Whoa, that’s a lethal combination for a bar brawl, y’all. Another round for my snitch.
Even this New Yorker knows the word is punctuated “y’all”…
Boy, though, I do wish we had these stories in my neck of the woods. The last fight I saw in a bar involved an effete Brooklynite and a couldn’t-hold-his-liquor college student arguing over the proximity of Rochester to Rhode Island. Good times, good times.
Sarah, thanks for the lesson. I’m a writer not a speller. Bless you.
I was not at Rattlesnake that evening, but I’m sure this bout of Dallas’ finest Dbags was triggered by something like: (insert your favorite)
1 – How much ya bench?
2 – My girl friend’s are bigger than your girlfriend’s!
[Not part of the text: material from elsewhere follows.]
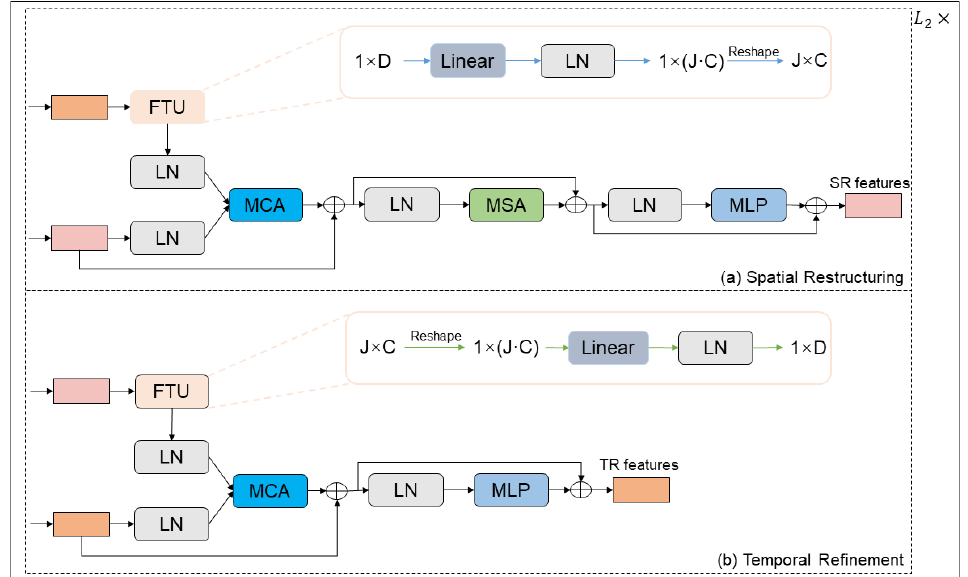
Figure 4. Cross-Domain Interaction. ( a ) The Spatial Reconstruction (SR) block injects the tempo- ral features into the spatial domain after transformation to adjust the spatial structure. ( b ) The Temporal Refinement (TR) block receives the reconstructed spatial features to further refine the temporal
3 – My untucked shirt is way cooler than yours.
4 – RR Sport, gimme a break!
5 – My daddy has more money than your daddy.
6 – Beautiful Room, I am the Beautiful Room!
7 – Nice fauxhawk Bro!
8 – We only drink Ketel here, you gotta problem with that?
9 – Go back to Carson’s chump!
10 – Are those Bugle Boy jeans you’re wearing?
11 – Don’t bump into me. I’m VIP everywhere!
12 – Ghost Bar is down the street pal.
13 – Nice tan! Which Ompa Lumpa were you?